Gruppo D'alternativa

Ipotesi, l’azzardo canterburiano della prog band milanese

Accorgendoti di non aver mai avuto un pensiero tuo
E di avere distrutto in te la forza
Per trarre alla luce la tua verità
Uomo, io credo che ti troverai a cercare altrove parole
Per dare una voce al suo silenzio

Più passano gli anni, più i milanesi Gruppo d’Alternativa rimangono tra i complessi meno considerati nella storia del progressive italiano. Sebbene la prima stampa in copertina laminata del loro one-shot “Ipotesi” (Harvest, 1972) sia tuttora ricercata da una certa nicchia di collezionisti, l’album in sé non ha mai convinto la critica specializzata, differentemente da un “Concerto delle Menti” (Magma, 1973), le cui strumentali orientate al jazz-rock potevano, in qualche modo, rimandare a quell’oscurantismo che ha finito per avvolgere il debutto del gruppo milanese.

Formati da Tino Guasconi (voce), Leonardo Dosso (fagotto, chitarra), Rodolfo Pace (chitarra), Gianfranco Fumagalli (flauto), Paolo Rizzi (basso), Roberto Romano (tastiere) e Nino Flenda (batteria), i Gruppo d’Alternativa esordiscono al Teatro Uomo di Milano con l’omonima opera-rock, intrisa di lunghe improvvisazioni dai rimandi davisiani. Dedicato alla memoria di un amico del frontman, “Ipotesi” diventa ben presto un concept-album dalle sfumature canterburiane, nel quale vengono previlegiati l’insolito impiego del fagotto e la varietà, nonché la corposità, degli arrangiamenti. Caratteristiche piuttosto inusuali per i canoni del progressive italiano dell’epoca, spesso virato su sonorità sinfoniche.

Gelida, sofferente, alienante, solitaria. La copertina grottesca di “Ipotesi”, ad opera di Fabio Donato (Teresa De Sio, James Senese, Luciano Cilio) e Carlo De Simone (Osanna), rispecchia concettualmente la dinamica del lutto e l’emergere del trauma: la figura dell’omino senza testa, rigorosamente vestito di un bianco abbagliante, isolato entro la cornice di pochi metri quadri insieme ai richiami religiosi presenti nel retro-copertina, restituisce l’idea di un racconto tetro, forse spinto, ma decisamente ispirato.
L’arbitrario flusso di coscienza che introduce il concept, “Quando le parole”, destabilizza per la seriosità maniacale con la quale si riveste, aprendo la strada a un sottofondo misterioso e catartico. Di lì a poco, la composizione assume un’attitudine thriller sempre più marcata, destinata a esplodere in un tripudio di fiati dominanti alla Ian Anderson: la componente narrativa inizia a calpestare il terreno nella successiva traccia “Incidente”, ritratto fin troppo didascalico del destino del protagonista, il cui vissuto viene cantato interamente da Guasconi che, con un timbro stridulo e cacofonico, finisce per distogliere l’attenzione dalle articolate parti strumentali e dai rigorosi assoli di tastiera.
Divisa in due movimenti brevi, “Infanzia” regala una parte strumentale melanconica, matura nell’esecuzione.

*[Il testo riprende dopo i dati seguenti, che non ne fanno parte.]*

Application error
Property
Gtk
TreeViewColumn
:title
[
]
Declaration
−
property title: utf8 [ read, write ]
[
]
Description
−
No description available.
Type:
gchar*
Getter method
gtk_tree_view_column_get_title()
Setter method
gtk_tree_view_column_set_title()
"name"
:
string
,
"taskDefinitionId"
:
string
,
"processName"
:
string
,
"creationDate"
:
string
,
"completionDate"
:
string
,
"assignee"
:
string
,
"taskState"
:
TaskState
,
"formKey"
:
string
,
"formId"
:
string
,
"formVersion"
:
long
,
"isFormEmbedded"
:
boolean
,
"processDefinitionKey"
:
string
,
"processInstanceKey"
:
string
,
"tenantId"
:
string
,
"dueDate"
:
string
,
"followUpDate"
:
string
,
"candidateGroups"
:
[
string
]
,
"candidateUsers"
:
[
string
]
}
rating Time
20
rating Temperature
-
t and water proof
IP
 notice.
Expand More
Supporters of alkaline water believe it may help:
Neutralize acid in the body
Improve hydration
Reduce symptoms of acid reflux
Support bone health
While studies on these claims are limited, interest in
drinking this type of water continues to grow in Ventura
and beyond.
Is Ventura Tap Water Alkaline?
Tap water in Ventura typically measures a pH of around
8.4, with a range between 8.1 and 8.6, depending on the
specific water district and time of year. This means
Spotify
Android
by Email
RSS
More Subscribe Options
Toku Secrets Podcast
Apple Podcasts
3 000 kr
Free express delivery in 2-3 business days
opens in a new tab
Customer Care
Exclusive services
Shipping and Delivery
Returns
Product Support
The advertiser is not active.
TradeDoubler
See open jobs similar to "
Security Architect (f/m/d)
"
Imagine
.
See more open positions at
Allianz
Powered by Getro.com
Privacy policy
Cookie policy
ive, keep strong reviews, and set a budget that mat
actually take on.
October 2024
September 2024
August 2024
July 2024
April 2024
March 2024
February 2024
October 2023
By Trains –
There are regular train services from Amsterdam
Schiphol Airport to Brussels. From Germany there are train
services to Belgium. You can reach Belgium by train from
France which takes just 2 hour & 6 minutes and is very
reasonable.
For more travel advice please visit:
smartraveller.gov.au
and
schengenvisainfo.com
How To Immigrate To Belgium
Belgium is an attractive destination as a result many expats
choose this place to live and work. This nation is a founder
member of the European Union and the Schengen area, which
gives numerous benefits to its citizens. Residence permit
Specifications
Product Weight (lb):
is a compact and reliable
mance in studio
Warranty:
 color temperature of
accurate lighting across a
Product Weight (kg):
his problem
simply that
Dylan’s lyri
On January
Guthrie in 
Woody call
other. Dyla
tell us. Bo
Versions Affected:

Durante una transizione vien fuori un passaggio acustico pressoché pulito e grazioso, seppur poco conforme con le stonature di Guasconi, a tratti sopra le righe nel vago ricordo infantile decantato.
Tra le tracce strumentalmente più sorprendenti dell’album, la sarcastica “Voglia di essere” si stende su un’introduzione carica e apocalittica, sgonfiata – di lì a poco – da un classico arrangiamento prog che alterna tastiere blueseggianti a un cantato volutamente fuori da ogni metrica. A suo modo, coerente.
ll binomio fagotto-basso in “Appare la forma” regala uno dei momenti di maggiore intensità del disco, sostenuto da un arrangiamento in pieno stile Colosseum. La creativa sezione ritmica di “La tua lotta” risente a fatica delle difformità stilistiche del suo cantante, ancora una volta in preda a genuine stonature che limitano l’obiettività dell’ascolto. La conclusione rallentata della title track, alternata da un buon missaggio sonoro con monologhi sovrapposti, pone un ultimo sguardo sull’esistenza terrena del protagonista.

Certo, è vero che se “Ipotesi” fosse stato un disco interamente strumentale, avrebbe forse goduto di una fama maggiore in patria, magari al pari dei Dedalus o degli Spirale. Eppure, è quell’aura di imperfezione che lo contraddistingue a rendere così peculiare il suo impatto emotivo con l’ascoltatore.